COVID-19 progression influenced by age, timing of antiviral initiation
A retrospective study from China identified age, time between illness onset and antiviral initiation, and the presence of comorbidities as factors that increase the risk of COVID-19 progression.
The findings point to the importance of timely initiation of antiviral treatment and the management of comorbidities, particularly diabetes and cardiovascular disease, noted the researchers.
The researchers analysed the medical records of 280 patients (mean age 43.12 years) who were hospitalized for SARS-CoV-2 infection at four hospitals in China between 20 January and 19 February 2020. Chest radiography upon hospital admission showed that most patients had abnormal chest CT images (87.50 percent), with 43.57 and 43.93 percent having bilateral and unilateral pneumonia, respectively.
More than half the patients had moderate disease (52.86 percent), while 26.79 and 2.85 percent had severe and critical disease, respectively. Almost 30 percent of patients required intensive care unit (ICU) admission within a median 6 days of symptom onset, with a median stay of 18 days. Antiviral treatment was administered to all patients.
Multivariate analysis showed that older age (≥65 years) was a predictor of COVID-19 progression (odds ratio [OR], 81.20, 95 percent confidence interval [CI], 1.10–5988.12; p=0.045). [J Intern Med 2020;doi:10.1111/joim.13063]
The presence of comorbidities also raised the risk of COVID-19 progression (OR, 54.74, 95 percent CI, 1.14–2634.81; p=0.043), as did time to antiviral treatment initiation (OR, 26.98, 95 percent CI, 1.81–402.93; p=0.017).
The researchers noted that patients in the mild group (patients with mild and moderate disease) were younger than those in the severe group (patients with severe and critical disease; median 37.55 vs 63.04 years), with fewer patients aged ≥65 years in the mild group (10.15 percent vs 59.04 percent; p<0.05). Imaging features at admission did not significantly differ between patients in the severe and mild groups (p=0.204). Creatine kinase (CK), CK-MB, C-reactive protein, and D-dimer levels were significantly higher in the severe vs the mild group, while white blood cell, lymphocyte, PaO2, and PaO2/FiO2 levels were significantly lower in the severe group.
Most patients in the severe group had underlying comorbidities (82 out of 83 patients). Compared with the mild group, patients in the severe group were more likely to have cardiovascular and cerebrovascular disease (51.81 percent vs 7.11 percent; p=0.025) and endocrine disease (33.73 percent vs 3.05 percent; p=0.042). There was no significant between-group difference in the rates of respiratory, nervous, or digestive system disease or malignancy.
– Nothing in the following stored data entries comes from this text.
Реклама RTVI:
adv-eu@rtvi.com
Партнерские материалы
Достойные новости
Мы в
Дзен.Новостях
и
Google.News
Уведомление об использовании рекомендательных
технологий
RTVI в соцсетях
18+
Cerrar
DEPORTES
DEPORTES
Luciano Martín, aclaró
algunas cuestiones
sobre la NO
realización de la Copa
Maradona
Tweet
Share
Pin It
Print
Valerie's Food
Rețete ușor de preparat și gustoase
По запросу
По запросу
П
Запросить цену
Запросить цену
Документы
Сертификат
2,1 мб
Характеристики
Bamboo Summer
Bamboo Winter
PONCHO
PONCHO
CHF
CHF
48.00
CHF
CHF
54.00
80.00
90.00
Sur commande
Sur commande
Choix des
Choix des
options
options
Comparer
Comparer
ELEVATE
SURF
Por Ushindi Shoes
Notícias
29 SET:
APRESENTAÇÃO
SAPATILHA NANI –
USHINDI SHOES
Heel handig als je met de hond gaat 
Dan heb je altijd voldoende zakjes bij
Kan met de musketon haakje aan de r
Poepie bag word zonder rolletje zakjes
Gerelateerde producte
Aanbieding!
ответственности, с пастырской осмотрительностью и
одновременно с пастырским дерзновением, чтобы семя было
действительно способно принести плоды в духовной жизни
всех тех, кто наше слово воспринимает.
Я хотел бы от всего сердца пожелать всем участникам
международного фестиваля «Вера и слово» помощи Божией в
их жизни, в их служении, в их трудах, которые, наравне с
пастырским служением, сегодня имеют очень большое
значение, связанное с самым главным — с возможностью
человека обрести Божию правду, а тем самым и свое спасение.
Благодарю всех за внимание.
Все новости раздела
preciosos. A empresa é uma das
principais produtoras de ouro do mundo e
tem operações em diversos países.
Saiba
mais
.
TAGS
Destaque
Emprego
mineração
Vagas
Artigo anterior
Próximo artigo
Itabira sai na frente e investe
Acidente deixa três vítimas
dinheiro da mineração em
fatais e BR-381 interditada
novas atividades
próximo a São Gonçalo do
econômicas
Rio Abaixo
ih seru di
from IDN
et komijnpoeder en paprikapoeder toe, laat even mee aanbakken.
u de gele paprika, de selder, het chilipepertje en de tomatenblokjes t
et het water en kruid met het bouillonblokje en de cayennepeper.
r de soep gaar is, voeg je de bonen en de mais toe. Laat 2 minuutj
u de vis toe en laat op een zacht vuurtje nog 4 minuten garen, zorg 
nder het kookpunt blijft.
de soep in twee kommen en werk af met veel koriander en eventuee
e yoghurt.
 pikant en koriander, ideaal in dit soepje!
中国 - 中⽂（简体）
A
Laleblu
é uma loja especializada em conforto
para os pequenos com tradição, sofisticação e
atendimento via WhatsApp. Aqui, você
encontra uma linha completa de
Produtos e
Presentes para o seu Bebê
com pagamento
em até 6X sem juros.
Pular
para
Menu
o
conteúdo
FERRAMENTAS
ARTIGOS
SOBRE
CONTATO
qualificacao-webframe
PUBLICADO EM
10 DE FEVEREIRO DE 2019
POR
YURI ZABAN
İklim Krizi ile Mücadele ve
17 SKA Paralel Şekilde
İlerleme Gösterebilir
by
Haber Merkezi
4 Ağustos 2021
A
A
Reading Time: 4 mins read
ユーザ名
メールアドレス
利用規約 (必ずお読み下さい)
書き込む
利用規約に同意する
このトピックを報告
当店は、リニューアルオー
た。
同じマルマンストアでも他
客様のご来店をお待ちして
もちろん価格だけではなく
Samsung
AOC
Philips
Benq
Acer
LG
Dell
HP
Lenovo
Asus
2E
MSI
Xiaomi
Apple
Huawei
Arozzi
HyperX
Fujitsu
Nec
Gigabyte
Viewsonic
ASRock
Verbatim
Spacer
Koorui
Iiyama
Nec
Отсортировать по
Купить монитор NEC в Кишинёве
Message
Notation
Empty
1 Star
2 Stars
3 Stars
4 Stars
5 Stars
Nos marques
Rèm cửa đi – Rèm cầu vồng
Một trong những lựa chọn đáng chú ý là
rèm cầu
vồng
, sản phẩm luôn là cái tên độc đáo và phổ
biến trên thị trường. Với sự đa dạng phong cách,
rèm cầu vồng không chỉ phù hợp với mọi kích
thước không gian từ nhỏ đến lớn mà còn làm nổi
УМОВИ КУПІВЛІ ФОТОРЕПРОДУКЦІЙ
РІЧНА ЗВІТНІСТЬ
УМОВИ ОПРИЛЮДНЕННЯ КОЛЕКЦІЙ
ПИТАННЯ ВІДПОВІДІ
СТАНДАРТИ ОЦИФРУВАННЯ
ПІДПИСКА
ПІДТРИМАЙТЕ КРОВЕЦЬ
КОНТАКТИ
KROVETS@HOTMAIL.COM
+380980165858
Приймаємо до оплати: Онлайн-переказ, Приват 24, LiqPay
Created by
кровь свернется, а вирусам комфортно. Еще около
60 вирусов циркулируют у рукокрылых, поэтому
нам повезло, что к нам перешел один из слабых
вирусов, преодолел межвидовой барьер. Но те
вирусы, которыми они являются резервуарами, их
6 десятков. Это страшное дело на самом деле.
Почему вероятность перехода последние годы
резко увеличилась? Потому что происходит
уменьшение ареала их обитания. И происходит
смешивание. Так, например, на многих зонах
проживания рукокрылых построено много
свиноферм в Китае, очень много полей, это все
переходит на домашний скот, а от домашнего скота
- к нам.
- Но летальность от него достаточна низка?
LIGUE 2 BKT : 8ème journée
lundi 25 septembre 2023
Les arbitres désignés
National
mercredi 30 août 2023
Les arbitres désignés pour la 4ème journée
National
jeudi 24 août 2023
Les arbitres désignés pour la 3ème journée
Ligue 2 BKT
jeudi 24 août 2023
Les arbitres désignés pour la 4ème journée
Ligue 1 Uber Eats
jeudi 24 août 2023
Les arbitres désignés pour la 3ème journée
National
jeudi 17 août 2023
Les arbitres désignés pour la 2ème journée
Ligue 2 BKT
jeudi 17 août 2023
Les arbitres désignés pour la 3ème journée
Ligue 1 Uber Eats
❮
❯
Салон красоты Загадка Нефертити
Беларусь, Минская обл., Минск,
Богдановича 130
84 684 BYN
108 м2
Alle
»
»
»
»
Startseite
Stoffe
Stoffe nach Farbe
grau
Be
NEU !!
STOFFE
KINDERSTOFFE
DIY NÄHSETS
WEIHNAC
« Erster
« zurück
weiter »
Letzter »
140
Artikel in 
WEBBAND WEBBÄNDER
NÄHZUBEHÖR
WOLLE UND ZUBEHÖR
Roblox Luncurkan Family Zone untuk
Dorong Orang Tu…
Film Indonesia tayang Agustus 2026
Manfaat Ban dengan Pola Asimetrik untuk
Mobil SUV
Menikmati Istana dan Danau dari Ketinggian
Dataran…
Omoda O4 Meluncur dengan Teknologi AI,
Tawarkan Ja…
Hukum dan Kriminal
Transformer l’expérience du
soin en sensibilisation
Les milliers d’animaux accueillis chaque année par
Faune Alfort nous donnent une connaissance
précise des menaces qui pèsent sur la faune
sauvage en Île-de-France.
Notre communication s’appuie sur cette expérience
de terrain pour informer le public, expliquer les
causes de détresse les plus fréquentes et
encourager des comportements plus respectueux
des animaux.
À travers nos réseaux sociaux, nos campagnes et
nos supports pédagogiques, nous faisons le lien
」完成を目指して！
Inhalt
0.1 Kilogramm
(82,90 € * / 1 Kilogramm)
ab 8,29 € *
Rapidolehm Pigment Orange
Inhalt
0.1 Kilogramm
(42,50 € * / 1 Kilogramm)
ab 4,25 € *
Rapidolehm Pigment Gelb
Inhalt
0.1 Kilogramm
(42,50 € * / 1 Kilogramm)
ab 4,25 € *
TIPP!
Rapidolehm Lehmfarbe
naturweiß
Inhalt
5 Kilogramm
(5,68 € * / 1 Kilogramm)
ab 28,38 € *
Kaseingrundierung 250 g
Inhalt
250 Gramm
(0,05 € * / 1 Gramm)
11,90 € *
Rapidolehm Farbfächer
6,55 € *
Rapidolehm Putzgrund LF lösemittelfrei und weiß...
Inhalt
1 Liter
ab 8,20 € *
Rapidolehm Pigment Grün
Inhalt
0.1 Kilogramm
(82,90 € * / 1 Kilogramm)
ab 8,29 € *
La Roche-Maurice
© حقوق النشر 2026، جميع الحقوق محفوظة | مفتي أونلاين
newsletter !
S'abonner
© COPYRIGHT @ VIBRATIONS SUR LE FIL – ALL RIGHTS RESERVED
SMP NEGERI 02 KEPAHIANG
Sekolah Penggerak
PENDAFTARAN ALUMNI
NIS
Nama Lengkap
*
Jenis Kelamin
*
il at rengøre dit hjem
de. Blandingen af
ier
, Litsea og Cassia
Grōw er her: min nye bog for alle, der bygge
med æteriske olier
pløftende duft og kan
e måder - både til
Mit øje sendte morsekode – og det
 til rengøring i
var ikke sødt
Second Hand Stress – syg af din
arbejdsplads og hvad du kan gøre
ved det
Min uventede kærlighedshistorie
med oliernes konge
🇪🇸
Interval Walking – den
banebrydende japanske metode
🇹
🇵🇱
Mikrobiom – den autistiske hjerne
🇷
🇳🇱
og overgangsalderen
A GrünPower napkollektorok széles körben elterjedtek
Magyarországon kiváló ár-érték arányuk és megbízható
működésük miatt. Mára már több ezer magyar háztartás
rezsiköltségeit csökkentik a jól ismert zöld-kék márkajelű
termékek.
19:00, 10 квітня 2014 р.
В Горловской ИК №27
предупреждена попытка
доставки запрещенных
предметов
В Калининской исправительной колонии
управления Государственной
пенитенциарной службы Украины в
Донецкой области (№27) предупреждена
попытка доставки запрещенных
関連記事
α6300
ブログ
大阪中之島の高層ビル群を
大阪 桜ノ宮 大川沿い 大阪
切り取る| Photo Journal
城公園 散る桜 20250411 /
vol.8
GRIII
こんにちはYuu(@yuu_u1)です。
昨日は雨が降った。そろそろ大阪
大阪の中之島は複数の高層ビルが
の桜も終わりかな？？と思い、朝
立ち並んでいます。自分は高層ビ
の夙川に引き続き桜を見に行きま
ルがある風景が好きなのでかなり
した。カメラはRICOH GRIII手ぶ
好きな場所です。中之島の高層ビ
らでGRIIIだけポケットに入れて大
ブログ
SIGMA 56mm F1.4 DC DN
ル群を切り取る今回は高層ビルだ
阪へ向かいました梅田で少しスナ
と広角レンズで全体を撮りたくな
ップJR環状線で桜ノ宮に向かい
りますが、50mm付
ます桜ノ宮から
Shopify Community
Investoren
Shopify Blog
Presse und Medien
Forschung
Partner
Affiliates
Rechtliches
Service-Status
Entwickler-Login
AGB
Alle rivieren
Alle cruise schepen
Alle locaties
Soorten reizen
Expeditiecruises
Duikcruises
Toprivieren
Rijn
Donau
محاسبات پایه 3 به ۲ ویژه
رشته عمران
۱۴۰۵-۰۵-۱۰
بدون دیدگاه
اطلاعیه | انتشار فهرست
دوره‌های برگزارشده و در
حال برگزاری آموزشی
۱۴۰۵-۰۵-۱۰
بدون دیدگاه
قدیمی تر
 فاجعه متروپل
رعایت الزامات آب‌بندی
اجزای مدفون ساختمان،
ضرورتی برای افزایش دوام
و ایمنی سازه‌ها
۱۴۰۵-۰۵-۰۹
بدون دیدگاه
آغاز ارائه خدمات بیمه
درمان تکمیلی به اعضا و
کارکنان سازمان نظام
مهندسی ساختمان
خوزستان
“[I]t is plausible that patients were more likely to develop myocardial infarction and heart failure when pneumonia coincide[d] with pre-existing cardiovascular problems,” said the researchers. “[B]lood glucose level may also play a pivotal role in the pathogenesis of infectious diseases.”
There were no deaths in this population. At time of study publication, 221 patients had been discharged. Among these patients, recovery was slower among patients in the severe compared with the mild group (18.70 vs 10.63 days; p<0.001), with comorbidity and time to antiviral treatment initiation affecting recovery time (p<0.001 for both).
“Our study [also] found that patients in the mild group experienced earlier initiation of antiviral treatment [1.19 vs 2.65 days among those in the severe group; p<0.001], indicating that early and timely antiviral treatment may significantly slow COVID-19 progression and improve the prognosis of patients,” the researchers concluded.